Special regime under the CMF
Articles L.533-12-2 and L.533-12-3 of the CMF establish the special regime. Stricter than the general regime, the special regime applies to inducements that a) relate to investment advice on an independent basis or to portfolio management services, and b) are paid or provided by any third party or a person acting on behalf of a third party. For both independent advisers and portfolio managers, the CMF bans the receipt and retention of all monetary and non-monetary benefits from third parties. However, it allows for two exceptions.
First, the investment service provider may accept fees, commissions or any monetary benefits from third parties in relation to the above-mentioned services if it transfers them in full to the client. Article 314-18 of the RGAMF contains several specifications in this regard. The transfer of the monetary benefits to the client needs to take place as soon as reasonably possible after receipt. Further, the service provider shall set up and implement a policy to ensure that the benefits at issue be allocated and transferred to each individual client. Finally, the service provider must inform clients about the fees, commissions or any monetary benefits transferred to it, such as through the periodic reporting statements provided to the client.

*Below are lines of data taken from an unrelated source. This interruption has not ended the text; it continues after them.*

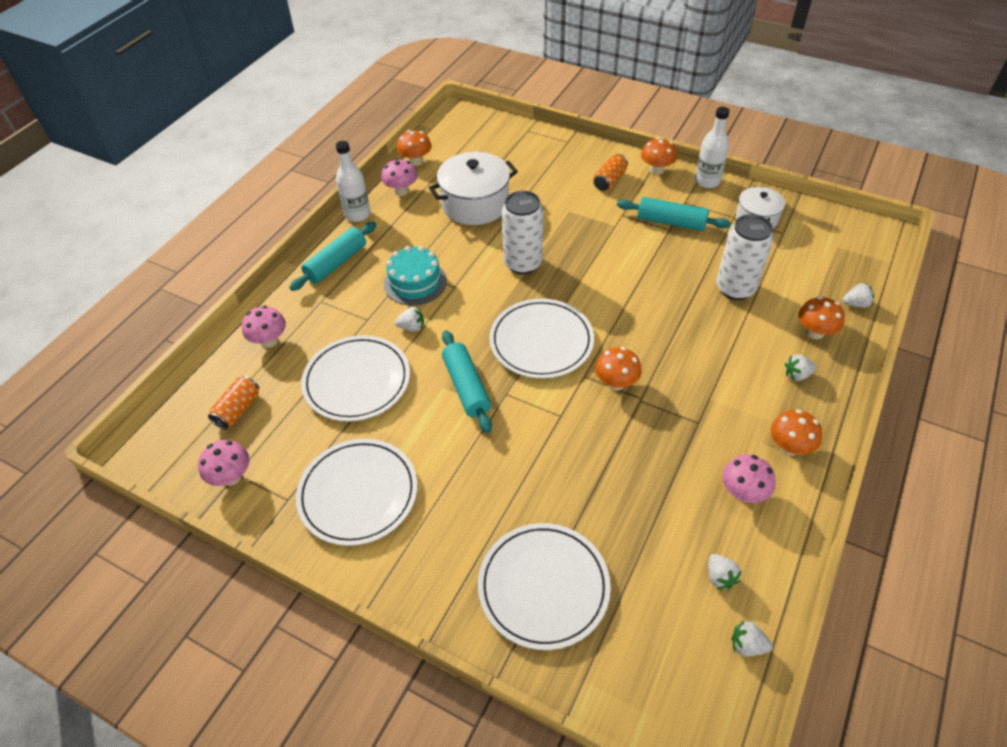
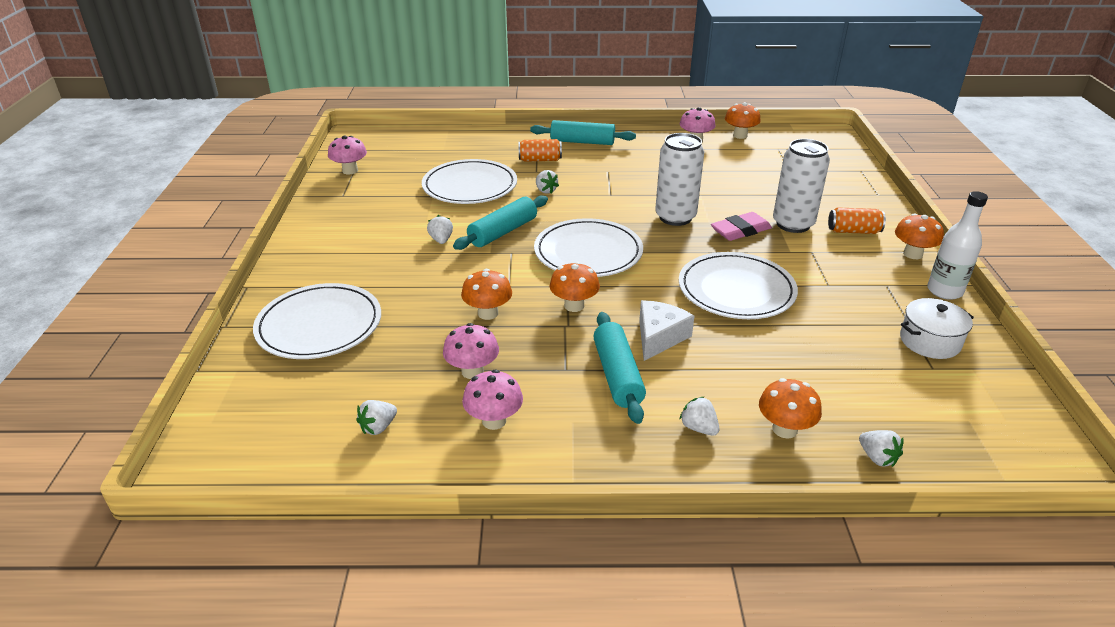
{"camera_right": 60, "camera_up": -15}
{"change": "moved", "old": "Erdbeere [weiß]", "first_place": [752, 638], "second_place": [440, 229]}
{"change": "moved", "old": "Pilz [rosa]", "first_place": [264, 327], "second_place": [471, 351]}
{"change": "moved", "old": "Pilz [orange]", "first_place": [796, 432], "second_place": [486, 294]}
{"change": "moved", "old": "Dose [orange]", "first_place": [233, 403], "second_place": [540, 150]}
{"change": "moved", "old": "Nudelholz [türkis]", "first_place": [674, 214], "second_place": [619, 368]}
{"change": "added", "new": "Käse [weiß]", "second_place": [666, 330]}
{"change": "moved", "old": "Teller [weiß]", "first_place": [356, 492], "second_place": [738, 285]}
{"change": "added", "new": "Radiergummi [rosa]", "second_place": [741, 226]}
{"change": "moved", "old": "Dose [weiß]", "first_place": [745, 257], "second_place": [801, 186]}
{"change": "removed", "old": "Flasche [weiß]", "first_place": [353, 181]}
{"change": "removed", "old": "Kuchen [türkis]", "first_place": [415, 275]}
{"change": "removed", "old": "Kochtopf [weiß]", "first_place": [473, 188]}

Second, minor non-monetary benefits are exempted from the prohibition if they are capable of enhancing the quality of service provided to a client and, having regard to the total level of benefits provided by one entity or group of entities, are of a scale and nature that are unlikely to impair compliance with an investment firm’s duty to act in the best interest of the client. Article 312-20 of the RGAMF enumerates in an exhaustive manner benefits that qualify as acceptable minor non-monetary benefits. These include information or documentation relating to a financial instrument or an investment service, which is generic in nature or personalised to reflect the circumstances of an individual client; written material from a third party that is commissioned and paid for by a corporate issuer or potential issuer to promote a new issuance by the company, where the third party firm is contractually engaged and paid by the issuer to produce such material on an ongoing basis; provided that the material: a) clearly discloses the relationship between the issuer and the third party; and b) is made available at the same time to any investment services provider wishing to receive it or to the general public; participation in conferences, seminars and other training or information events on the benefits and features of a specific financial instrument or an investment service; and hospitality of a reasonable de minimis value, such as food and drink during a business meeting or a conference, seminar or other training or information events. While such non-monetary benefits may be received or provided without having to be transferred to the client, they nevertheless are subject to disclosure.